Coverage of the advancing cherry blossom front from south to north as
part of the news from February to June each spring may strike some foreigners as
minutiae overkill and others as ultrnationalism, given the long association of
sakura with the Japanese spirit. The first pink blossoms in the Japanese
archipelago appear in Okinawa. In late March, the first trees that bloom in
Tokyo attract not only weather-report coverage, but on-location reporting within
the main news as well. Indeed, reporters stake out likely early bloomers so as
not to miss the grand opening. Coverage ends for the season in May when, for one
glorious week, the sakura trees sport full bloom on the northern island of
Hokkaido.
Gender roles-Hofstede (1984) explored cross-cultural differences in
thinking and social action by surveying 116,000 employees of a large
multinational corporation in 1968 and 1972. On his Masculinity Index, Japan
ranked highest of the 40 countries studied, with a 95 score. By contrast, the
United States scored a middle-range 62, while Norway (8) and Sweden (5) scored
lowest. In high masculinity cultures, women and men occupy different places; few
women hold professional and technical jobs, and they tend to be segregated from
men in higher education (Hofstede 1984, p. 177).
The moderate success of women on CBS (25.3% of reports) and near absence
of women at TBS reflect Hofstede's findings of U.S.-Japan differences. In the
world of Japanese television, woman's place remains in the studio, not out
reporting the news. This study found that TBS had only 10 stories covered by a
female reporter (one of them the arrow-duck story). TBS still abides by the
separate, unequal spheres for men and women that Japanese society ordains.
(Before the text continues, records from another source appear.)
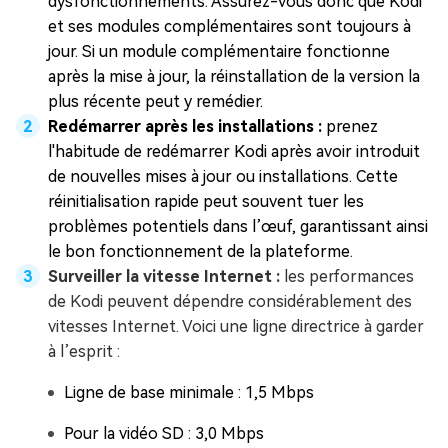
dysfonctionnements. Assurez-vous donc que Kodi
et ses modules complémentaires sont toujours à
jour. Si un module complémentaire fonctionne
après la mise à jour, la réinstallation de la version la
plus récente peut y remédier.
Redémarrer après les installations :
prenez
l'habitude de redémarrer Kodi après avoir introduit
de nouvelles mises à jour ou installations. Cette
réinitialisation rapide peut souvent tuer les
problèmes potentiels dans l’œuf, garantissant ainsi
le bon fonctionnement de la plateforme.
Surveiller la vitesse Internet :
les performances
de Kodi peuvent dépendre considérablement des
vitesses Internet. Voici une ligne directrice à garder
à l’esprit :
Ligne de base minimale : 1,5 Mbps
Pour la vidéo SD : 3,0 Mbps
Shortly after this study's time period, on July 18, 1993, the Liberal
Democratic Party lost the majority in Japan's Diet that it had held for 40
years. In 1994, the government changed again. Then on Jan. 17, 1995, more than
5,000 people died when a 7.2-level earthquake hit Kobe; the government rescue
response was criticized for its inadequacy and slowness. Will these cataclysms
change Japanese society? Future research could track the effect of such changes
on newscasts.
Is Japan, in fact, modern but not Western? Has foreign news reached a
plateau of about 15%, as the United States seems to have reached a level of
somewhat over 20%? Determinants of foreign coverage have been studied for
Western nations (Rosengren 1977; Shoemaker, Danielian and Brendlinger 1991;
Adams 1986). More research specifically related to Japan could explain factors
affecting its limited foreign coverage.